■ **PASSAGE FOR REVIEW**:
'''

10

The question is to print all possible interleavings of two given strings. So I wrote a working code in Python which runs like this:

def inter(arr1,arr2,p1,p2,arr):
    thisarr = copy(arr)
    if p1 == len(arr1) and p2 == len(arr2):
        printarr(thisarr)
    elif p1 == len(arr1):
        thisarr.extend(arr2[p2:])
        printarr(thisarr)
    elif p2 == len(arr2):
        thisarr.extend(arr1[p1:])
        printarr(thisarr)
    else:
        thisarr.append(arr1[p1])
        inter(arr1,arr2,p1+1,p2,thisarr)
        del thisarr[-1]
        thisarr.append(arr2[p2])
        inter(arr1,arr2,p1,p2+1,thisarr)
    return

It comes at each point in a string, then for one recursive call, it considers the current element as belonging to the first array, and in the next call, belonging to the other array. So if the input strings are ab and cd, it prints out abcd, acbd, cdab, cabd, etc. p1 and p2 are pointers to the arrays (Because Python strings are immutable, I am using arrays!). Can anybody tell me, what is this code's complexity, and if it can be improved or not? I have written a similar code to print all combinations of length k from a given array:

def kcomb(arr,i,thisarr,k):
     thisarr = copy(thisarr)
     j,n = len(thisarr),len(arr)

'''

■ **PROVIDED RECORDS**:
'''

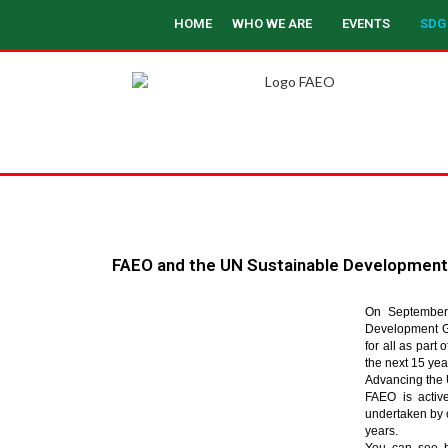
HOME
WHO WE ARE
EVENTS
SDG
FAEO and the UN Sustainable Development
On September 
Development Go
for all as par
the next 15 yea
Advancing the 
FAEO is active
undertaken by
years.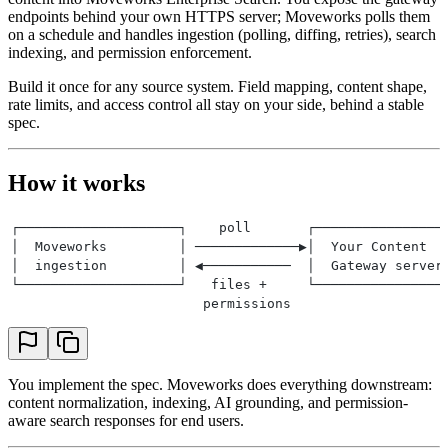
endpoints behind your own HTTPS server; Moveworks polls them
on a schedule and handles ingestion (polling, diffing, retries), search
indexing, and permission enforcement.
Build it once for any source system. Field mapping, content shape,
rate limits, and access control all stay on your side, behind a stable
spec.
How it works
┌────────────────────┐    poll       ┌────────────────
│  Moveworks         │ ─────────────▶│  Your Content  
│  ingestion         │ ◀───────────  │  Gateway server
└────────────────────┘   files +     └────────────────
                        permissions
You implement the spec. Moveworks does everything downstream:
content normalization, indexing, AI grounding, and permission-
aware search responses for end users.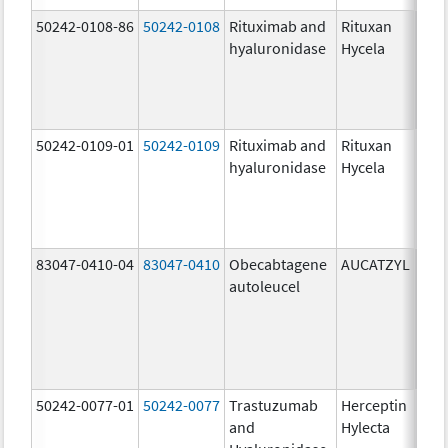
50242-0108-86
50242-0108
Rituximab and
Rituxan
200
hyaluronidase
Hycela
U/m
200
U/m
mg
50242-0109-01
50242-0109
Rituximab and
Rituxan
200
hyaluronidase
Hycela
U/m
200
U/m
mg
83047-0410-04
83047-0410
Obecabtagene
AUCATZYL
100
autoleucel
/1,
100
/1,
300
/1
50242-0077-01
50242-0077
Trastuzumab
Herceptin
100
and
Hylecta
U/5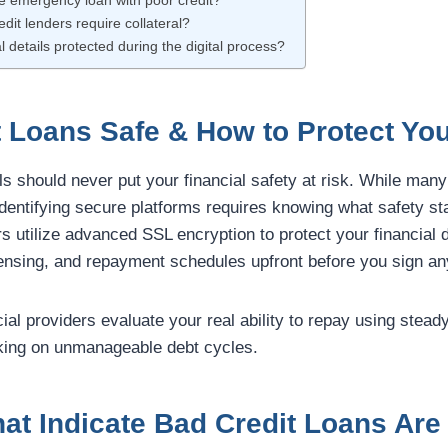
fe emergency loan with poor credit?
dit lenders require collateral?
l details protected during the digital process?
t Loans Safe & How to Protect You
ls should never put your financial safety at risk. While many
 identifying secure platforms requires knowing what safety st
rs utilize advanced SSL encryption to protect your financial d
icensing, and repayment schedules upfront before you sign an
cial providers evaluate your real ability to repay using stead
king on unmanageable debt cycles.
at Indicate Bad Credit Loans Are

'''

■ **PROBLEMS AND TASKS**:
**a.** Condense the paragraph of the interleaving post that begins "It comes at each point in a string" into a brief bulleted list that keeps its main facts.
**b.** Reproduce the interleaving post between "if p1 == len(arr1) and" and "thisarr.append(arr2[p2])", inclusive.

■ **PROBLEM SOLUTIONS**:
**a.**
- At each position, the code makes two recursive calls. One treats the current element as belonging to the first array, and the other treats it as belonging to the second.
- For the inputs ab and cd, it prints abcd, acbd, cdab, cabd, and so on.
- p1 and p2 are pointers into the arrays. Arrays are used because Python strings are immutable.
- The writer asks what the code's complexity is and whether it can be improved.
- The writer has also written similar code to print all combinations of length k from a given array.

**b.**
if p1 == len(arr1) and p2 == len(arr2):
        printarr(thisarr)
    elif p1 == len(arr1):
        thisarr.extend(arr2[p2:])
        printarr(thisarr)
    elif p2 == len(arr2):
        thisarr.extend(arr1[p1:])
        printarr(thisarr)
    else:
        thisarr.append(arr1[p1])
        inter(arr1,arr2,p1+1,p2,thisarr)
        del thisarr[-1]
        thisarr.append(arr2[p2])